Costa Sandra, Pinto Daniela, Pereira Deolinda, Rodrigues Helena, Cameselle-Teijeiro Jorge, Medeiros Rui, Schmitt Fernando
ICVS, Life and Health Sciences Research Institute, Health Science School, Minho University, Braga, 4710-057, Portugal.
Breast Cancer Res Treat. 2007 Jun;103(2):209-17. doi: 10.1007/s10549-006-9364-z. Epub 2006 Oct 25.
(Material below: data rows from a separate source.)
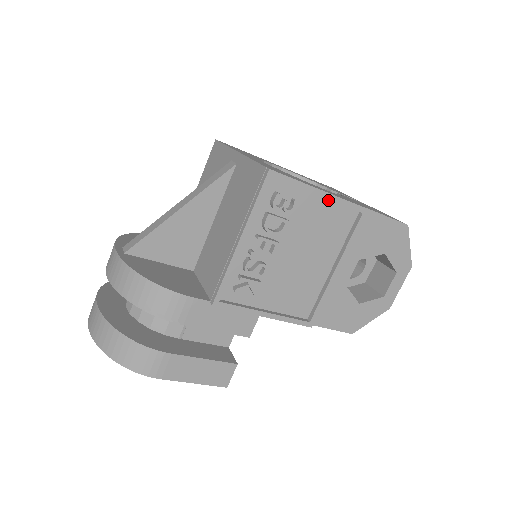
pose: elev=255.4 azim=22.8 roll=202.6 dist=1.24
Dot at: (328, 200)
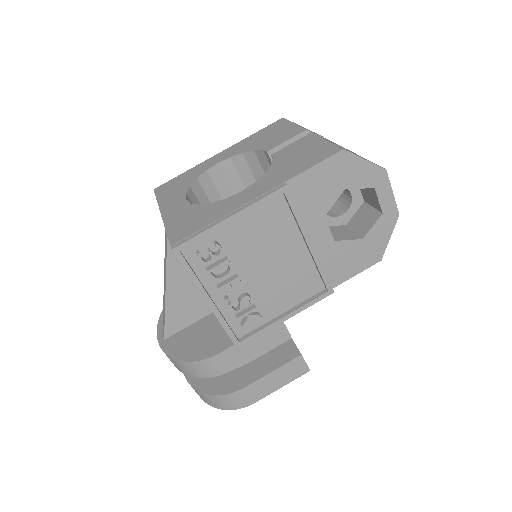
Dot at: (245, 212)
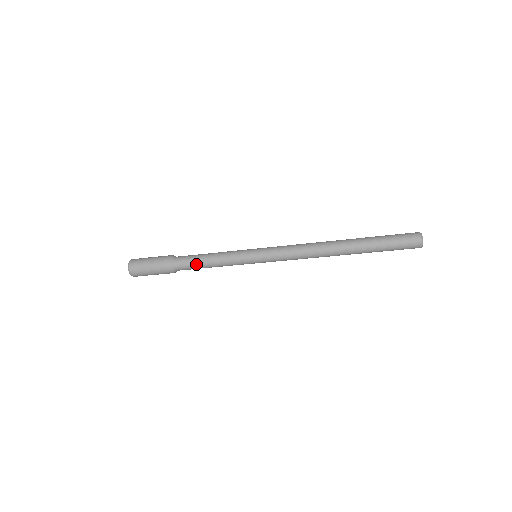
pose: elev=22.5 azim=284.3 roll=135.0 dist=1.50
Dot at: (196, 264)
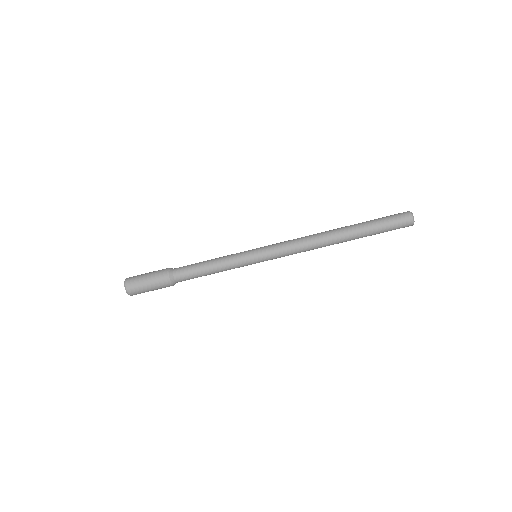
Dot at: (195, 264)
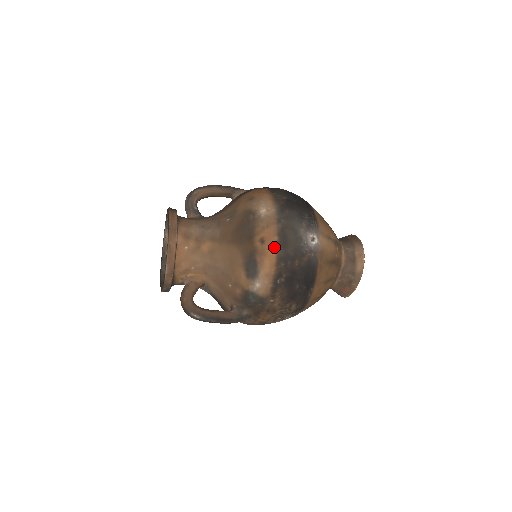
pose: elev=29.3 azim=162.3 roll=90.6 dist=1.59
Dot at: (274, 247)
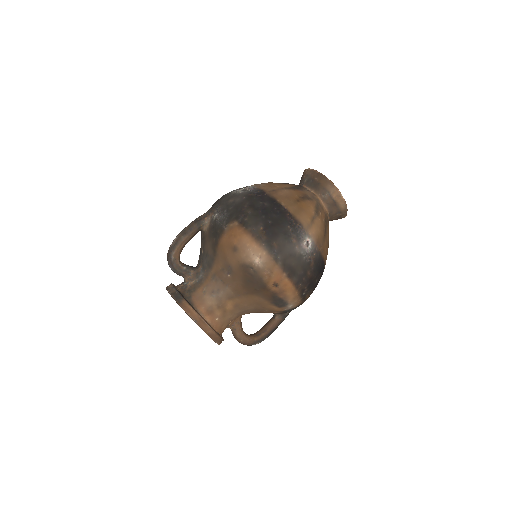
Dot at: (287, 281)
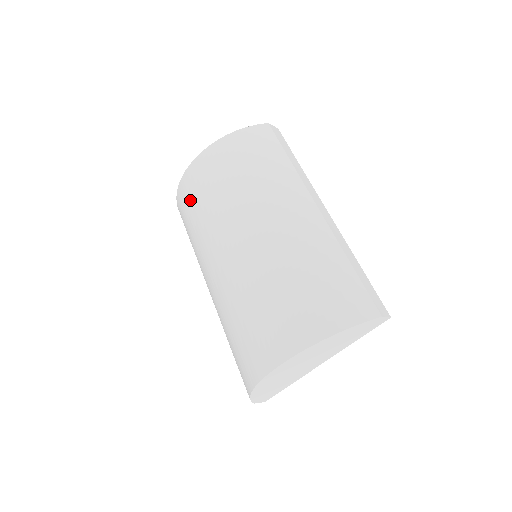
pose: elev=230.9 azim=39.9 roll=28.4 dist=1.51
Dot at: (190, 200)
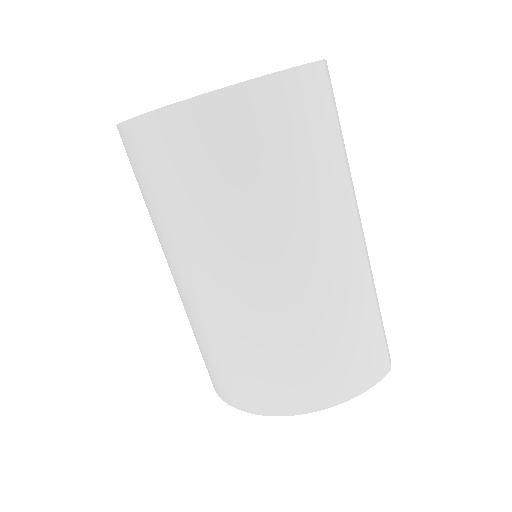
Dot at: (174, 162)
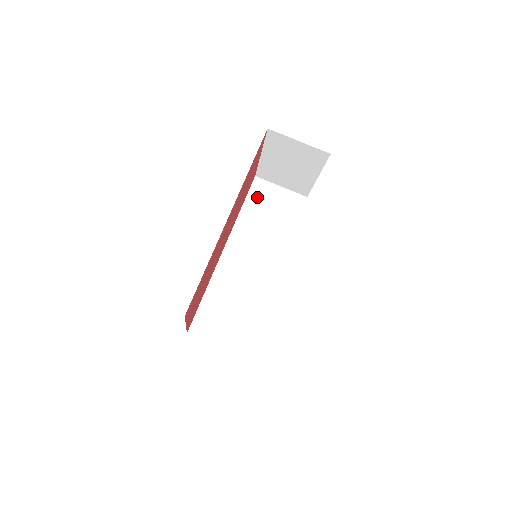
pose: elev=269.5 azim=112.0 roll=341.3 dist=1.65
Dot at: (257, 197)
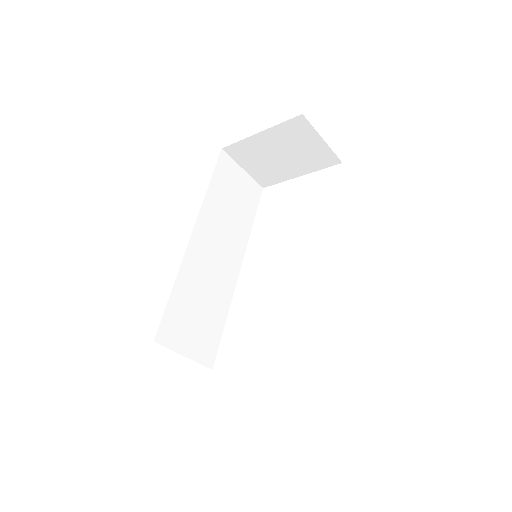
Dot at: (223, 175)
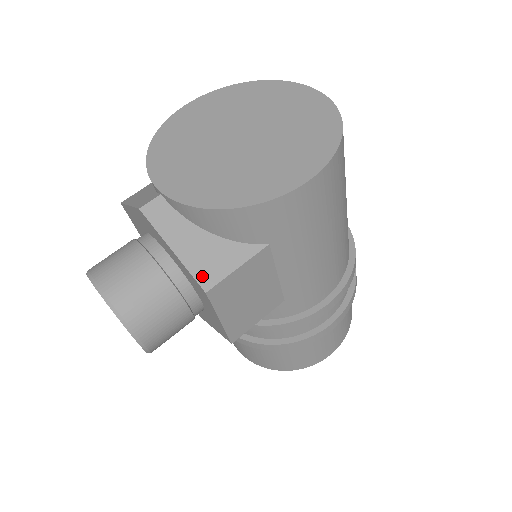
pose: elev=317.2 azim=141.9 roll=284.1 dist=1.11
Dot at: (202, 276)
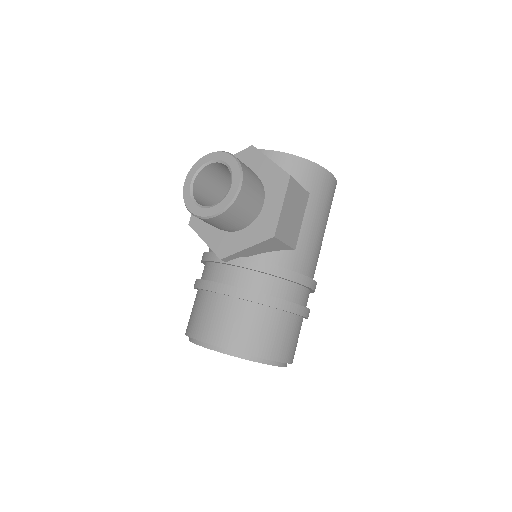
Dot at: occluded
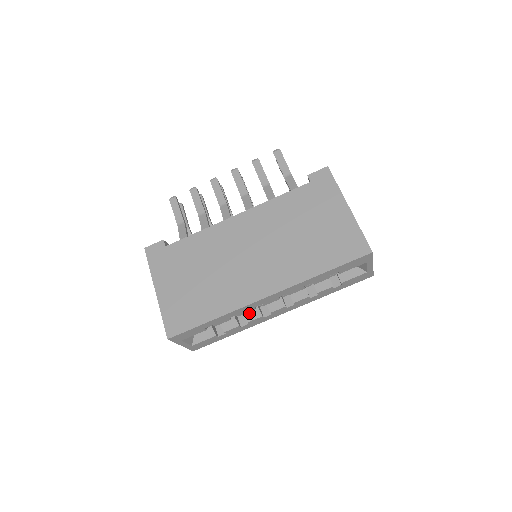
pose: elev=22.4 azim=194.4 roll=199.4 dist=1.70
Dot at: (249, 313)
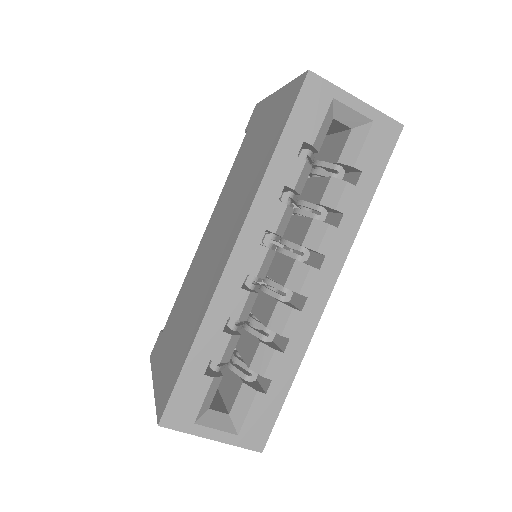
Dot at: (272, 319)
The purpose of this study was to evaluate the role of polymorphisms in DNA repair genes as genetic indicators of susceptibility to familial and sporadic breast cancer. We analysed DNA samples from 285 breast cancer patients and 442 control subjects, for XRCC1 Arg399Gln, XPD Lys751Gln, RAD51 G135C and XRCC3 Thr241Met polymorphisms using PCR-RFLP. We observed that women carriers of XRCC1 399Gln genotypes and without family history of breast cancer have a protective effect concerning this disease (OR = 0.54 95% CI 0.35-0.84; p = 0.006). Furthermore, we found that carriers of XRCC3 241Met genotypes without FH have an increased susceptibility of breast cancer (OR = 2.21 95% CI 1.42-3.44; p < 0.001). Additionally, we verified an increased risk of breast cancer in women with FH and carrying RAD51 135C genotypes (OR = 2.17 95% CI 1.19-3.98; p = 0.012). Our results suggest XRCC1 Arg399Gln and XRCC3 Thr241Met DNA repair polymorphisms as important biomarkers to sporadic breast cancer susceptibility, as well as, RAD51 G135C polymorphism as a real risk modifier in familial breast cancer cases.
本研究的目的是评估DNA修复基因多态性作为家族性和散发性乳腺癌易感性遗传指标的作用。我们使用聚合酶链反应-限制性片段长度多态性(PCR-RFLP)分析了285例乳腺癌患者和442例对照受试者的DNA样本,检测XRCC1基因的Arg399Gln、XPD基因的Lys751Gln、RAD51基因的G135C以及XRCC3基因的Thr241Met多态性。我们观察到,携带XRCC1基因399Gln基因型且无乳腺癌家族史的女性对该疾病具有保护作用(比值比=0.54,95%置信区间0.35-0.84;p=0.006)。此外,我们发现携带XRCC3基因241Met基因型且无家族史的个体患乳腺癌的易感性增加(比值比=2.21,95%置信区间1.42-3.44;p<0.001)。另外,我们证实有家族史且携带RAD51基因135C基因型的女性患乳腺癌的风险增加(比值比=2.17,95%置信区间1.19-3.98;p=0.012)。我们的结果表明,XRCC1基因的Arg399Gln和XRCC3基因的Thr241Met DNA修复多态性是散发性乳腺癌易感性的重要生物标志物,而RAD51基因的G135C多态性是家族性乳腺癌病例中真正的风险修饰因子。